Consider Lou Ann, a social worker who thought donating a kidney would be a nice thing to do while she was between jobs. Lou Ann was enthusiastic about saving a life and still is glad she did, but she is also extremely disappointed with how she was treated post donation. Lou Ann told me:"I hate to put it so bluntly, but the truth is they tore out my kidney and then threw me in the trash." Lou Ann has good reason to feel abandoned, as do other donors.

If she had received immediate medical attention when she developed complications, perhaps her medical and financial troubles would not have snowballed into a nightmare she is still trying to escape. Within a year of donating, Lou Ann was jobless, homeless, and nearly $400,000 in debt. The transplant center where she donated a kidney is not returning her calls.

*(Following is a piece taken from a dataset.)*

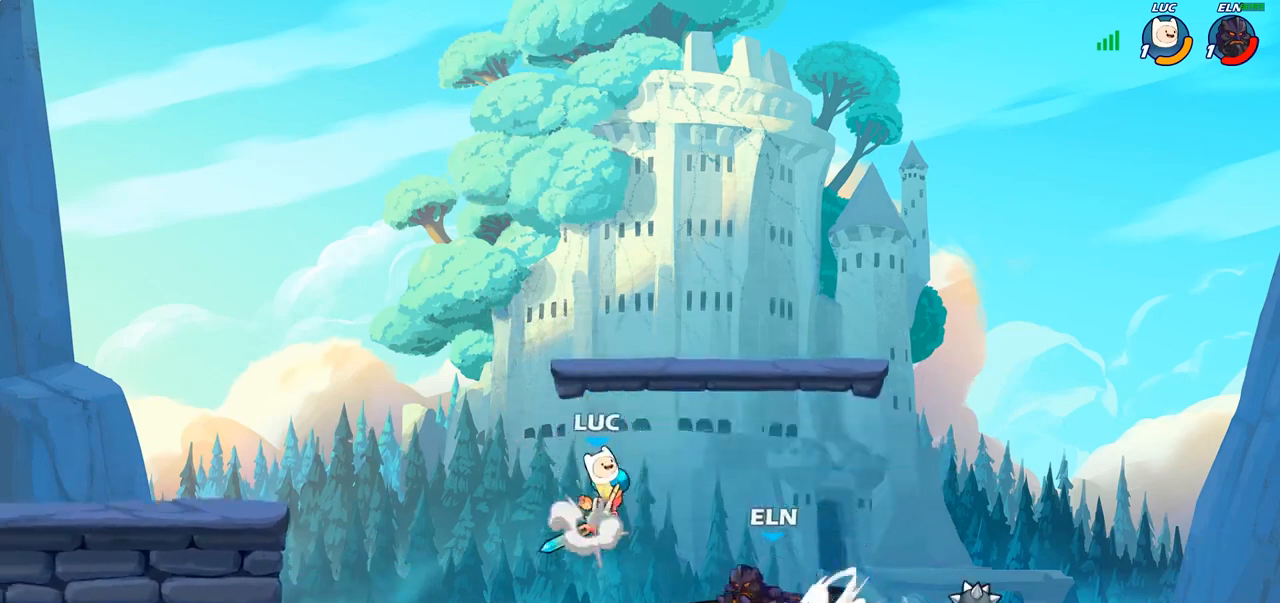
{"buttons": [], "left_stick": "left", "right_stick": "center", "events": [[33, "CROSS", "up"], [133, "left_stick", "down-right"], [183, "left_stick", "down-left"], [300, "SQUARE", "down"], [400, "SQUARE", "up"], [450, "left_stick", "left"]]}
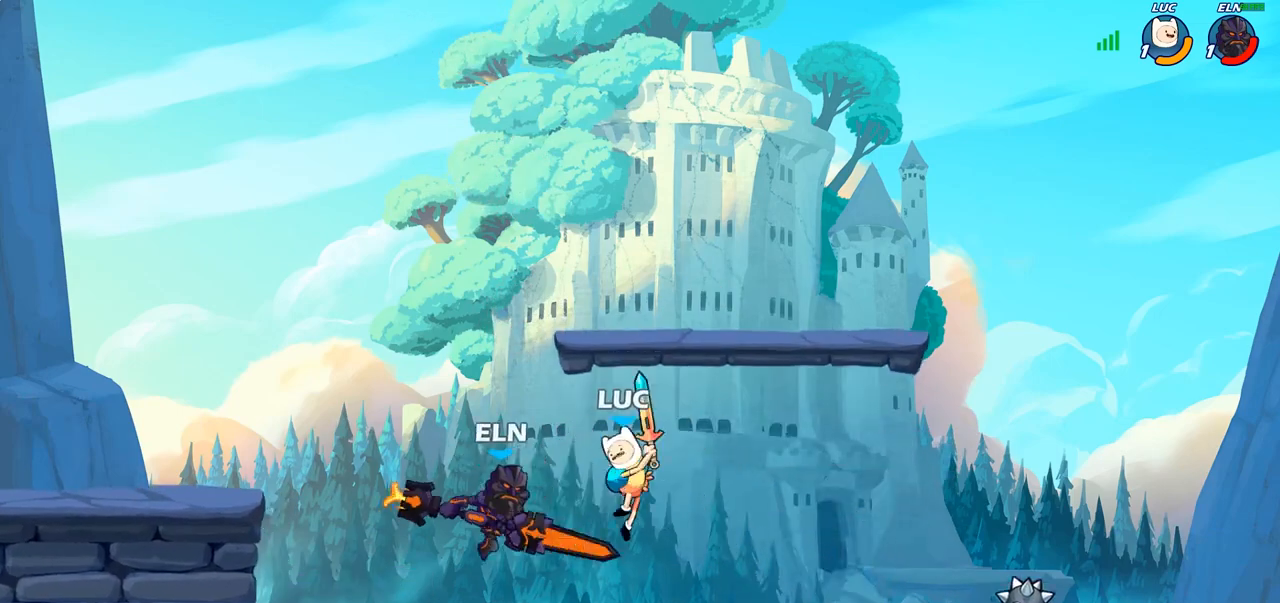
{"buttons": [], "left_stick": "center", "right_stick": "center", "events": [[233, "left_stick", "up-left"], [500, "left_stick", "center"]]}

Lou Ann is not alone. We know that approximately 10% of living organ donors suffer complications (see p.15 at here). As a volunteer for the American Living Organ Donor Network, I receive calls and emails almost every day from living organ donors who need help with post donation expenses -- mostly lost wages and medical expenses not covered by the organ recipient's insurance.

We need to think this problem through carefully. It doesn't really matter how many donors like Lou Ann there are. No one who has sacrificed to save a life should be abandoned by society. Whether through private charities or a government program, it would be a mistake not to make sure there is a safety net in place before we start encouraging Americans to take the risks -- both medical and financial -- associated with living organ donation.